相互仮設工事に関する建設現場イメージ
Mutual Temporary Work

相互仮設工事

Mutual Temporary Work

工事の種類
そうごかせつこうじ

相互仮設工事の定義

相互仮設工事は、鉄骨工事、躯体工事、内装工事など複数の下請け業者が関わる建設プロジェクトにおいて、共通で使用する仮設工事を一元管理・共有する施工体制です。特に仮設鍛冶工事では、山留め壁腹起し足場シーリングシステムなどの共有仮設部材が多く、これらを複数企業で共用することで経済性と安全性が向上します。元請けが仮設工事費を統括管理し、各下請け業者が使用した分を精算する仕組みが一般的です。

相互仮設工事の管理体制

相互仮設工事を円滑に進めるためには、明確な管理体制が必須です。元請けは専任の施工管理技士を配置し、仮設工事全体の計画、実施、検査を統括します。各下請け業者との間では、仮設工事の使用期間、使用負荷、保守・維持管理の責任分界点を明確に定めた相互仮設工事契約書を締結します。特に仮設物の撤去時期については、全業者の工事完了まで据え置く場合が多いため、工程管理がより複雑になります。施工管理日誌には、各業者の仮設工事への資源投下状況、利用実績を記録し、精算資料として活用します。

仮設工事費の精算方法

相互仮設工事費の精算は、複数の方法があります。一般的な方式として、以下が挙げられます。定額制では、各下請け業者が固定額を負担し、仮設工事の管理の簡素化を図ります。使用量按分制では、建て方準備での実際の使用量や使用期間に基づいて費用を配分します。
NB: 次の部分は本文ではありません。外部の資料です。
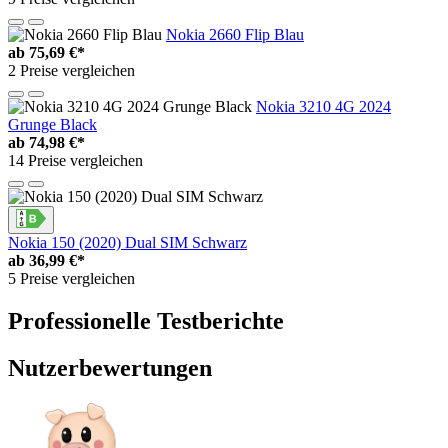
Nokia 2660 Flip Blau
ab
75,69 €*
2 Preise vergleichen
Nokia 3210 4G 2024
Grunge Black
ab
74,98 €*
14 Preise vergleichen
Nokia 150 (2020) Dual SIM Schwarz
ab
36,99 €*
5 Preise vergleichen
Professionelle Testberichte
Nutzerbewertungen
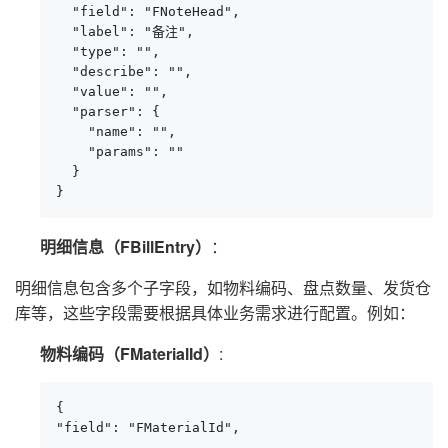
  "field": "FNoteHead",

  "label": "备注",

  "type": "",

  "describe": "",

  "value": "",

  "parser": {

    "name": "",

    "params": ""

  }

}
明细信息（FBillEntry）
：
明细信息包含多个子字段，如物料编码、盘点数量、发货仓
库等，这些字段需要根据具体业务需求进行配置。例如：
物料编码（FMaterialId）
:
{

"field": "FMaterialId",

...
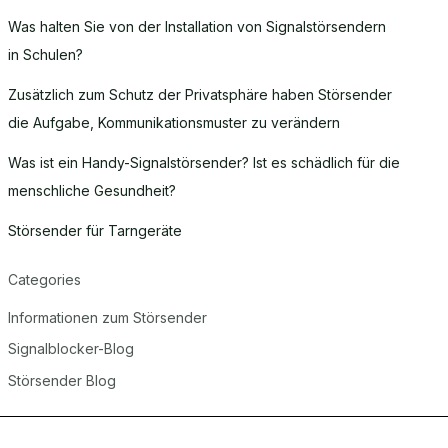
Was halten Sie von der Installation von Signalstörsendern
in Schulen?
Zusätzlich zum Schutz der Privatsphäre haben Störsender
die Aufgabe, Kommunikationsmuster zu verändern
Was ist ein Handy-Signalstörsender? Ist es schädlich für die
menschliche Gesundheit?
Störsender für Tarngeräte
Categories
Informationen zum Störsender
Signalblocker-Blog
Störsender Blog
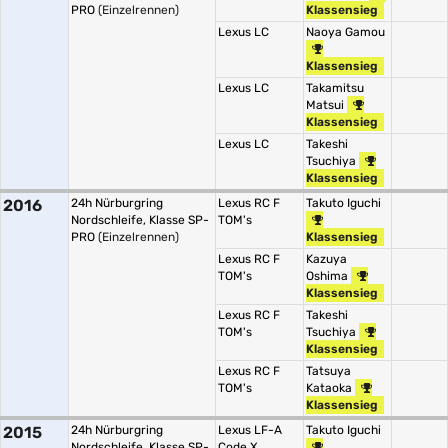
PRO
(Einzelrennen)
Klassensieg
Lexus LC
Naoya Gamou
Klassensieg
Lexus LC
Takamitsu
Matsui
Klassensieg
Lexus LC
Takeshi
Tsuchiya
Klassensieg
2016
24h Nürburgring
Lexus RC F
Takuto Iguchi
Nordschleife, Klasse SP-
TOM's
PRO
(Einzelrennen)
Klassensieg
Lexus RC F
Kazuya
TOM's
Oshima
Klassensieg
Lexus RC F
Takeshi
TOM's
Tsuchiya
Klassensieg
Lexus RC F
Tatsuya
TOM's
Kataoka
Klassensieg
2015
24h Nürburgring
Lexus LF-A
Takuto Iguchi
Nordschleife, Klasse SP-
Code X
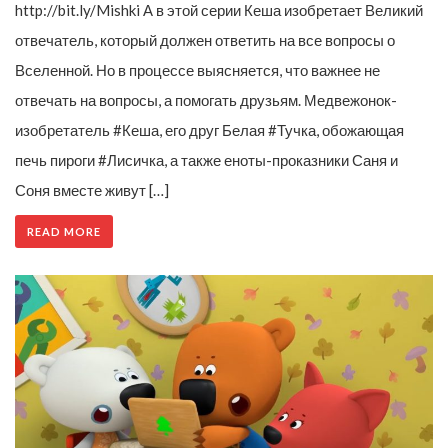
http://bit.ly/Mishki А в этой серии Кеша изобретает Великий
отвечатель, который должен ответить на все вопросы о
Вселенной. Но в процессе выясняется, что важнее не
отвечать на вопросы, а помогать друзьям. Медвежонок-
изобретатель #Кеша, его друг Белая #Тучка, обожающая
печь пироги #Лисичка, а также еноты-проказники Саня и
Соня вместе живут […]
READ MORE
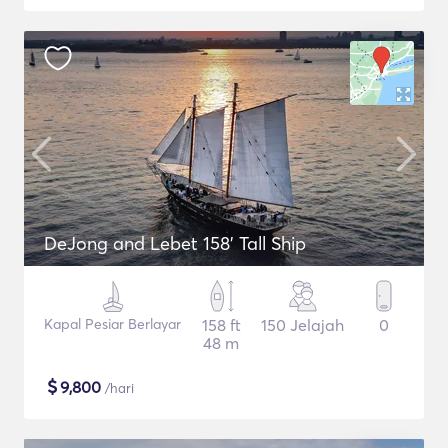
DeJong and Lebet 158' Tall Ship
Kapal Pesiar Berlayar
158 ft
150 Jelajah
0
48 m
$
9,800
/hari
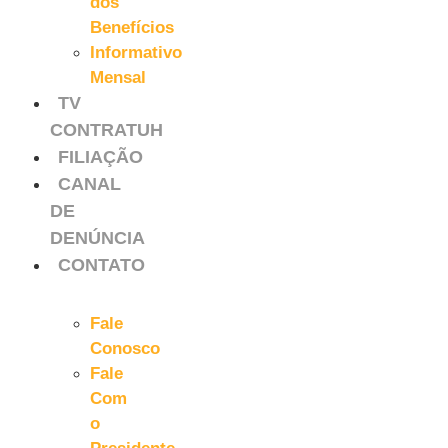
dos
Benefícios
Informativo
Mensal
TV
CONTRATUH
FILIAÇÃO
CANAL
DE
DENÚNCIA
CONTATO
Fale
Conosco
Fale
Com
o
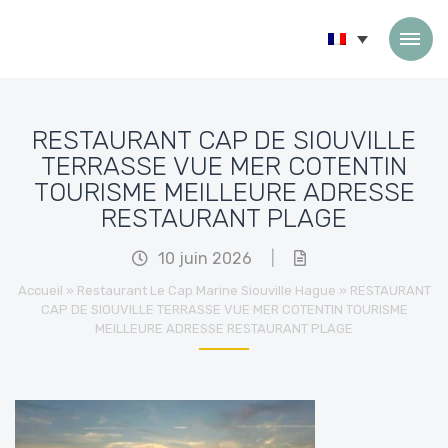
Passer au contenu
RESTAURANT CAP DE SIOUVILLE
TERRASSE VUE MER COTENTIN
TOURISME MEILLEURE ADRESSE
RESTAURANT PLAGE
10 juin 2026
|
Accueil
»
Restaurant Le Cap Marine Siouville Hague
»
RESTAURANT
CAP DE SIOUVILLE TERRASSE VUE MER COTENTIN TOURISME
MEILLEURE ADRESSE RESTAURANT PLAGE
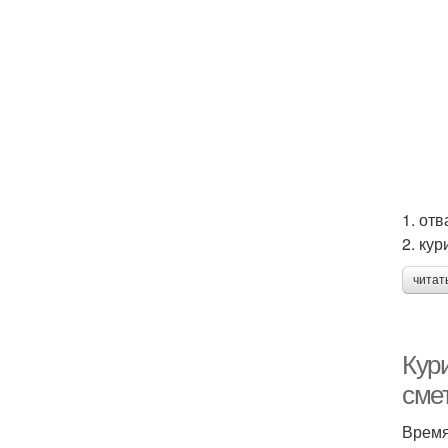
1. от
2. ку
читат
Кури
сме
Время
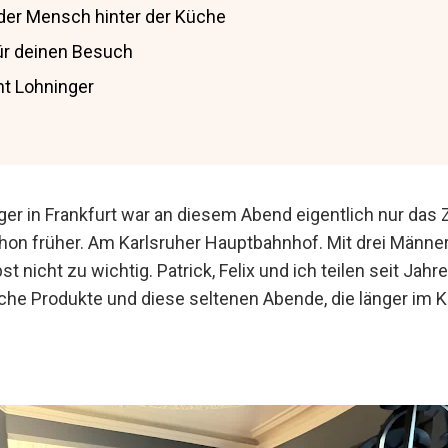
der Mensch hinter der Küche
ür deinen Besuch
t Lohninger
er in Frankfurt war an diesem Abend eigentlich nur das Zi
on früher. Am Karlsruher Hauptbahnhof. Mit drei Männer
t nicht zu wichtig. Patrick, Felix und ich teilen seit Ja
iche Produkte und diese seltenen Abende, die länger im K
この方法は公平ですが、計測・記録の手間が増加します。工事規模按分制では、各下請け業者の工事請負金額に応じて案分する方法で、比較的シンプルです。いずれの方式でも、契約段階で明確に定め、トラブルを未然に防ぐことが重要です。原価管理の観点からも、精算方法が元請けの利益に大きく影響するため、慎重な判断が必要です。

相互仮設工事での安全管理

複数業者が同一の仮設構造物を使用するため、安全管理がより重要になります。安全管理の観点から、仮設工事の定期点検、改修、補強が適切に実施されているか、常に監視が必要です。特に山留め壁は地盤変動の影響を受けやすいため、定期的な鉛直度測定、変位計による監視が不可欠です。各下請け業者のKY活動では、共有仮設工事の危険性も含めた協議を行い、全員の安全意識を統一することが重要です。仮設工事が劣化・損傷した場合、責任の所在が不明確にならないよう、定期的な安全協議会を開催し、記録を残すことが求められます。

相互仮設工事と工程管理の連動

相互仮設工事の成功は、工程管理と密接に関連しています。工程管理において、各業者の工事進度が異なると、仮設工事の必要期間も変動します。例えば、鉄骨工事の遅れが生じた場合、足場の撤去時期も後ろ倒しになり、他の業者の工程に影響します。これを避けるため、元請けは定期的にクリティカルパスを検証し、仮設工事の据え置き期間の最適化を図ります。大規模プロジェクトでは、工程管理ソフト(P6等)を用いて、複数業者の工事スケジュールと仮設工事の必要期間をシミュレーションし、リスク回避を図ります。相互仮設工事費の削減と工程短縮は相反することが多いため、経済性と工程性のバランス判断が施工管理技士の腕の見せどころです。

定義
複数下請け業者が共通で使用する仮設工事を一元管理・共有する施工体制
主要部材
山留め壁、腹起し、足場、支保工などの共用仮設工事
管理ポイント
使用費精算、責任分界、安全管理、工程連動

柴田工業の現場から

上沢 直二
上沢 直二 事務・現場兼務

相互仮設工事は複数業者の協力が必須です。誰の責任でどこまで工事するのか、最初に明確にしないと後で大問題になります。契約書と現場ルールをしっかり作り込むことが成功のカギです。